‘Found Wanting’ wants only for a better last line
Robert Goddard’s “Found Wanting” was a compelling read from the first few pages.
English civil servant Richard Eusden is intercepted on his way to work by his ex-wife, Gemma. It’s about Marty — her second ex-husband and Richard’s former best friend — to whom she has promised a favor she wants Richard to fulfill. He’s not exactly so inclined, considering his fraught relationship with Marty during the latter’s marriage to and divorce from Gemma and in the years since, which also included a stretch in prison for Marty. But then she plays the guilt card: Marty is dying.
And so off Richard goes, abandoning the Foreign Office and everything he considers normal in his life. It will, after all, be simply a day trip to Brussels and back. Right?

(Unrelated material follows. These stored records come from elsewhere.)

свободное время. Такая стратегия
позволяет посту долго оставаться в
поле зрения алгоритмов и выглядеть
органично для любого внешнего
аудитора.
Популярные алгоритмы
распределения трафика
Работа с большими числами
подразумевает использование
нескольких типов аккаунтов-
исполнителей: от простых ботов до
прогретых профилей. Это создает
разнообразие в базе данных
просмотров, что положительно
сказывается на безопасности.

First, he must make a stop, to pick up a mysterious satchel that's been in Marty's family for generations. Then he is to travel to Brussels to meet Marty, but an emissary turns up instead. Driven by a mix of loyalty to a boyhood friend and curiosity about the contents of the satchel and what Marty’s gotten himself into this time, Richard finds himself traveling first to Cologne and then to Hamburg, and then through most of Scandinavia.

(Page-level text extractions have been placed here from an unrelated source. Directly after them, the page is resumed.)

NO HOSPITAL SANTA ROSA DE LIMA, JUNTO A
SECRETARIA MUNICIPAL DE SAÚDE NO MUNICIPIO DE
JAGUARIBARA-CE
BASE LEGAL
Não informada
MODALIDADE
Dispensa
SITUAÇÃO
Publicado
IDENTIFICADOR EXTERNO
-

Along the way, he crosses paths with a powerful, inscrutable and, most of all, megalomaniacal Scandinavian industrialist, and learns that Marty’s grandfather had something to do with rumors surrounding the fate of the two youngest children of Tzar Nicholas of Russia, Anastasia and Alexei Nikolaievich, who, some would have it, may have survived the slaughter of their family. Was Anna Anderson really Anastasia? Inquiring minds want to know.

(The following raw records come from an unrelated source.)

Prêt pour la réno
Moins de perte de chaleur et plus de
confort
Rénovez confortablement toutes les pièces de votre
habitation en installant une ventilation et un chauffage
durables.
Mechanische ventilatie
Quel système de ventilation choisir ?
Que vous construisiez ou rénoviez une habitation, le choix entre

The story is as circuitous as Richard’s route through Western Europe, and at times I couldn’t even keep track of which Scandinavian country he was in when, where various members of the industrialist’s family were born, and so on. Still, it was quite a ride, over and through plenty of mystery.
I particularly liked the graphics that set off each chapter: A line drawing of a battered leather satchel, and the name of the city — in the native language — to which Richard is traveling. Somehow, it made it a little easier to follow his path.
One quibble: I absolutely hated the last line, which echoes the book’s title. I won’t spoil it for you, but it has to do with the name of a detective who had been dispatched long ago to try to find the siblings. It has an overwhelmingly — and unfortunately — contrived feel, and is the only part of the whole book that does.